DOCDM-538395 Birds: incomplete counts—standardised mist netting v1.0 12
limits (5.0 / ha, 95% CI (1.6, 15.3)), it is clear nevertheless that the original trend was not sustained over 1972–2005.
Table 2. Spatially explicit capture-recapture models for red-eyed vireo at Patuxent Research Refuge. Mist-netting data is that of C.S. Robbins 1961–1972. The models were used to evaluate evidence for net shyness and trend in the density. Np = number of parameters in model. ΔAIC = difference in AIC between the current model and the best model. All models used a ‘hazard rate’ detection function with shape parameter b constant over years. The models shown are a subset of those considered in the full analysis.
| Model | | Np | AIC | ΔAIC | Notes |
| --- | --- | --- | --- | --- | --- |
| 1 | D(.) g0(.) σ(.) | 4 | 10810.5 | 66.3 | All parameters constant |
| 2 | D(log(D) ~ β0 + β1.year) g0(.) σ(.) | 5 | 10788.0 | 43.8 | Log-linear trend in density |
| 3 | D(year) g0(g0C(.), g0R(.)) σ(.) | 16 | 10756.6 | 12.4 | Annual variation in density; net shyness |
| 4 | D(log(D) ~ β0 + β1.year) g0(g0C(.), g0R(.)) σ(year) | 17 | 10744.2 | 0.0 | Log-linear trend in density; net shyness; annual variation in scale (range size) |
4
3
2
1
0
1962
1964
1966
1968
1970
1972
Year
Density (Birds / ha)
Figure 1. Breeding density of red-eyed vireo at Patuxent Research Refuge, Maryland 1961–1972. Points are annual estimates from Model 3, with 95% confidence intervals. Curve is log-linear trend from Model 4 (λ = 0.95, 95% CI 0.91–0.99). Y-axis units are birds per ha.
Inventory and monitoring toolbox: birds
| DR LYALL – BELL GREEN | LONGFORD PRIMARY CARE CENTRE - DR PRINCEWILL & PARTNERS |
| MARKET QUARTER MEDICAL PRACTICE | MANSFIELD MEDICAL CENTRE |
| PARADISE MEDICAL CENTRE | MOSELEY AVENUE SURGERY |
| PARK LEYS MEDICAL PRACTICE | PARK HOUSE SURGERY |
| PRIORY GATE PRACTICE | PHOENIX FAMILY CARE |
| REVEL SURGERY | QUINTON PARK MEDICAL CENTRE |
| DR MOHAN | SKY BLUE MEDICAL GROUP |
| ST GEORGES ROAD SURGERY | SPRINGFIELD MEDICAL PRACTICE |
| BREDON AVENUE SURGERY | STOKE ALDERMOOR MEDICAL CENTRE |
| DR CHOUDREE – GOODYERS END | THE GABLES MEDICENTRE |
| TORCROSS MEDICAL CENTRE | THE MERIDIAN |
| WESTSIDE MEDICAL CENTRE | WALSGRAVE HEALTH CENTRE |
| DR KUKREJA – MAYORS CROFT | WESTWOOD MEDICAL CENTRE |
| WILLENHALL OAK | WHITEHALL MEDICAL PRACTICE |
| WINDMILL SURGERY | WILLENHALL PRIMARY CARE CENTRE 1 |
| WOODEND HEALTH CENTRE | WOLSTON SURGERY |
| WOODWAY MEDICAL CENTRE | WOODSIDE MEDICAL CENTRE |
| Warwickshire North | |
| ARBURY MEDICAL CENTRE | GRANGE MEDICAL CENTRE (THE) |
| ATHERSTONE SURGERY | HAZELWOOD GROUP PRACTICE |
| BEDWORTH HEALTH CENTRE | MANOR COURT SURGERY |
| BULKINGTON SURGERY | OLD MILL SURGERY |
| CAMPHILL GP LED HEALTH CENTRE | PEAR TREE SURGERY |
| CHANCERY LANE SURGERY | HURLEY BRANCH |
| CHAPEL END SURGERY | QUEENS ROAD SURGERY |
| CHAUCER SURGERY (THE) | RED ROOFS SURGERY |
=-=-=
**REQUIRED ACTION**
From the listing above, give the number of lines in which the word "trend" occurs, and nothing else.

**SOLUTION FOR THIS PROBLEM**
5